Et dans cette mesure, dire du mal de cet « autre » ne représente pas un acte si grave.

La Thora nous exhorte, pour notre bonheur, à approfondir des vérités plus absolues, qui apportent un éclairage tout à fait neuf au sens véritable de la vie.

Un texte célèbre du Midrach (Vayikra Rabba 16 ; 2) va d’ailleurs prendre un sens légèrement différent grâce à cette conception nouvelle.

« Un marchand qui allait de ville en ville, et qui faisait sa tournée dans les villages aux alentours de Tsipori avait l’habitude de dire à la cantonade : ‘Qui veut acquérir un élixir qui donne la vie ?’

Tout le monde se bousculait pour savoir de quoi il s’agissait. Rabbi Yanaï était en train d’étudier dans sa chambre. Intéressé, il demanda au marchant de monter pour lui vendre cette « potion ».

Le marchand de lui répondre : « Toi et ceux qui te ressemblent n’ont pas besoin de ma marchandise. »

Sur l’insistance de Rabbi Yanaï, le marchant accepta d’entrer dans sa chambre et il lui montra… le verset des Psaumes :

« Quel est l’homme qui souhaite la vie, qui aime les longs jours pour goûter au bonheur ? Préserve ta langue du mal et les lèvres des discours perfides » (Psaumes 34 ; 13, 14).

Rabbi Yanaï s’exclama : « Jusqu’à ce jour, je n’avais jamais réellement compris le sens véritable de ces versets. »

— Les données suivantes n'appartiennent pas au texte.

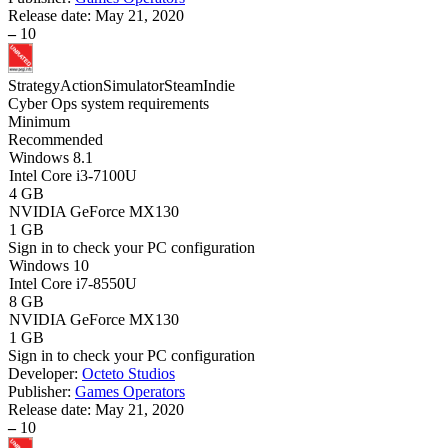
Release date:
May 21, 2020
–
10
Strategy
Action
Simulator
Steam
Indie
Cyber Ops system requirements
Minimum
Recommended
Windows 8.1
Intel Core i3-7100U
4 GB
NVIDIA GeForce MX130
1 GB
Sign in
to check your PC configuration
Windows 10
Intel Core i7-8550U
8 GB
NVIDIA GeForce MX130
1 GB
Sign in
to check your PC configuration
Developer:
Octeto Studios
Publisher:
Games Operators
Release date:
May 21, 2020
–
10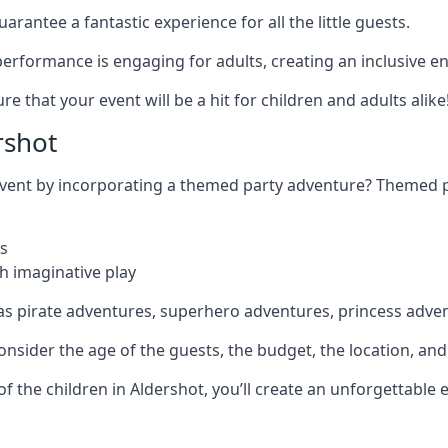
rantee a fantastic experience for all the little guests.
r performance is engaging for adults, creating an inclusive
 that your event will be a hit for children and adults alike
rshot
 event by incorporating a themed party adventure? Themed 
s
h imaginative play
as pirate adventures, superhero adventures, princess adve
sider the age of the guests, the budget, the location, and t
 of the children in Aldershot, you’ll create an unforgettabl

De nombreux commentateurs s’étonnent de la réaction de Rabbi Yanaï :

Quel élément, qui n’est pas mentionné dans les mots mêmes du psaume, est venu dévoiler le marchand par son subterfuge ?

C’est qu’il a mis l’accent sur un élément surprenant :

Ne pas dire de médisance n’est pas seulement le moyen d’éviter une faute. C’est purement et simplement éveiller la vie.

Dans la mesure où la vraie vie est de donner à l’autre, d’être le vecteur d’un apport positif envers la société, se préserver du Lachon hara, c’est créer de la vie.

C’est pourquoi David Hamele’h n’a pas écrit : ‘Quel est l’homme qui veut être épargné par la mort ?’, mais : ‘Quel est celui qui désire la vie ?’, sous la forme positive. Et c’est ce que Rabbi Yanaï a découvert grâce à ce marchand.

Au moment où notre peuple traverse tant de souffrances et de difficultés, agissons en créant une influence positive dans le monde, en faisant le bien, en fuyant les mots qui tuent.

Celui qui ne dit jamais de mal sur son prochain n’évite pas seulement la mort, il crée la vie.